Übungstext =>
• • •

Ausweichquartier des Österreichischen Parlaments am Wiener Heldenplatz
ORF.at/Roland Winkler
„Anderes“ Parlament

Rekorde und Premieren in fünf Jahren

Mehr als fünf Jahre lang haben der Nationalrat und der Bundesrat wegen der Sanierung des historischen Parlaments in der Hofburg getagt. Während dieser Zeit registrierte die Parlamentsdirektion viele Rekorde und Premieren. Mit ihnen lassen sich die vergangenen Politjahre detailliert nacherzählen.

Wenn das historische Parlament kommende Woche mit einem Festakt nach mehr als fünf Jahren seine Tore wieder öffnet, ist es für die meisten Abgeordneten und Mitglieder des Bundesrats allerdings keine Rückkehr, sondern ein neuer Arbeitsplatz. „Nur“ 75 der aktuellen 183 Abgeordneten arbeiteten schon einmal im Gebäude an der Ringstraße. Die restlichen 108 Personen erhielten ihr Mandat während der Zeit im Ausweichquartier. Von den 61 Bundesräten und Bundesrätinnen kennt nur knapp ein Fünftel das historische Parlament als Arbeitsplatz.

• • •

Gezeigtes Material =>
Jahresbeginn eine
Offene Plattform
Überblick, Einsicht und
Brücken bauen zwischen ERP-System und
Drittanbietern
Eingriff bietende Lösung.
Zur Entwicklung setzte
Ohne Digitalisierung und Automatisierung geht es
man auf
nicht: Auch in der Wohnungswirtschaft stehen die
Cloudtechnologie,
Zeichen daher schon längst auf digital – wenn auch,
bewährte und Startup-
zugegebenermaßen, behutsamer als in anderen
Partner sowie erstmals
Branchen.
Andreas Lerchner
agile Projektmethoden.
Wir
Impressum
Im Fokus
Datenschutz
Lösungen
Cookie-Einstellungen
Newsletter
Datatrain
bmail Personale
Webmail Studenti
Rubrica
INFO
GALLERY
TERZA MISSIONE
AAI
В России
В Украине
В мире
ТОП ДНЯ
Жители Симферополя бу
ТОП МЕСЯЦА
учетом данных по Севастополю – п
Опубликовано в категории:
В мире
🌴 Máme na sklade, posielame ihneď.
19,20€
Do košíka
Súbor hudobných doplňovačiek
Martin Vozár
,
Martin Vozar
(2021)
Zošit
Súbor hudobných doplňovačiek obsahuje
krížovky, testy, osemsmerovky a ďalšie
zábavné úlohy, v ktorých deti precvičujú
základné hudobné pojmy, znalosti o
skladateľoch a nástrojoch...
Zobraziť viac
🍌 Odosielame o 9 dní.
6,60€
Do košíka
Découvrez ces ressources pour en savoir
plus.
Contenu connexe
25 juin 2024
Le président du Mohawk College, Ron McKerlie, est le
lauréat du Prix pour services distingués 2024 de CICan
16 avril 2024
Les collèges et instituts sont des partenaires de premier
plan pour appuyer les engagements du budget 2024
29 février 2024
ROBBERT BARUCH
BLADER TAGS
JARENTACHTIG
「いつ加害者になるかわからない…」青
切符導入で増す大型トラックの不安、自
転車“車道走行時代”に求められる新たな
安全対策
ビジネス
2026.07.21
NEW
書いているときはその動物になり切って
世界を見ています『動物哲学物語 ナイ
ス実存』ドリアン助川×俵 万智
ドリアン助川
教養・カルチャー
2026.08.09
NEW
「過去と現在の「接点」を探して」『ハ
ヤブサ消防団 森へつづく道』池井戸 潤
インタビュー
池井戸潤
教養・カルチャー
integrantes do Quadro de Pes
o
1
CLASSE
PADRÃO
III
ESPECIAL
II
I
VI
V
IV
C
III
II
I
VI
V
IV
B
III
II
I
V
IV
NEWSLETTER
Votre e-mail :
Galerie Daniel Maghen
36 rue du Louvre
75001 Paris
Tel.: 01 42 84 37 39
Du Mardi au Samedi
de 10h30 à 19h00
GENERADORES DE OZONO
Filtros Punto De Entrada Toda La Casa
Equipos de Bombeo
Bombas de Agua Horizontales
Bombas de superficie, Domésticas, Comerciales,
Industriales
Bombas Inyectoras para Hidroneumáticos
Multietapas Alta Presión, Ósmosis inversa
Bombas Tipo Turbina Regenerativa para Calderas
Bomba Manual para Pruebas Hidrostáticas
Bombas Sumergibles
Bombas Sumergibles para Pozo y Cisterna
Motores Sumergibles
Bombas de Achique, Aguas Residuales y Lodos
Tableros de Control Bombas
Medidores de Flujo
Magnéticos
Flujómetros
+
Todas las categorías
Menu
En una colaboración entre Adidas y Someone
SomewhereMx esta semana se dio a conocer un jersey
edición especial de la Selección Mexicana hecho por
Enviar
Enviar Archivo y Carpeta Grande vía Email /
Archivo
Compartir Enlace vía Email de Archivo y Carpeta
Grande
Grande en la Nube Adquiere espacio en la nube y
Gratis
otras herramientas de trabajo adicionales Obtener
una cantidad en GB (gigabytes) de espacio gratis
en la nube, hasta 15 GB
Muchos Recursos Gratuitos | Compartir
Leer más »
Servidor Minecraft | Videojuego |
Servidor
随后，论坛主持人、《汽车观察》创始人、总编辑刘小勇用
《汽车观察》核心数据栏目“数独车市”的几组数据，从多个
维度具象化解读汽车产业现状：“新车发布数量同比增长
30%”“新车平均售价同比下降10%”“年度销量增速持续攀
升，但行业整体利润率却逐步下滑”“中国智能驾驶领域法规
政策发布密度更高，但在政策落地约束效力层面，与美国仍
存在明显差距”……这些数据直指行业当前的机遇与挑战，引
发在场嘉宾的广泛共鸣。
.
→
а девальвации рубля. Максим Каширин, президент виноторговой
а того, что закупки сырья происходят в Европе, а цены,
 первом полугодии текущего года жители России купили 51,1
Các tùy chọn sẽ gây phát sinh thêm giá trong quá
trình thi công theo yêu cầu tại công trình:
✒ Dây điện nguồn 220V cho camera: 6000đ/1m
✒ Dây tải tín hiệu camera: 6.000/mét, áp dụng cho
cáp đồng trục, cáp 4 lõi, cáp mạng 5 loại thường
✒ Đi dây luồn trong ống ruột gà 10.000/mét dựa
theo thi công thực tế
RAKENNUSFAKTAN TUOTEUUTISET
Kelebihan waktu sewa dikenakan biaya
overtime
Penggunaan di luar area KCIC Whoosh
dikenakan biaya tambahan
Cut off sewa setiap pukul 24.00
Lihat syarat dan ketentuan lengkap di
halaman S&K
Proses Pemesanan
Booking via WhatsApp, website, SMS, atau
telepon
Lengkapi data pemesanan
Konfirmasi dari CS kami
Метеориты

• • •

Arbeitsauftrag => Übertrage den Satz „Mehr als fünf Jahre lang haben der Nationalrat und der Bundesrat wegen der Sanierung des historischen Parlaments in der Hofburg getagt.“ aus dem Text über das Ausweichquartier des Parlaments ins Englische. Die Zeilen haben mit dem Übungstext nichts zu tun.

Ergebnis der Übung => For more than five years, the National Council and the Federal Council met in the Hofburg because of the renovation of the historic Parliament.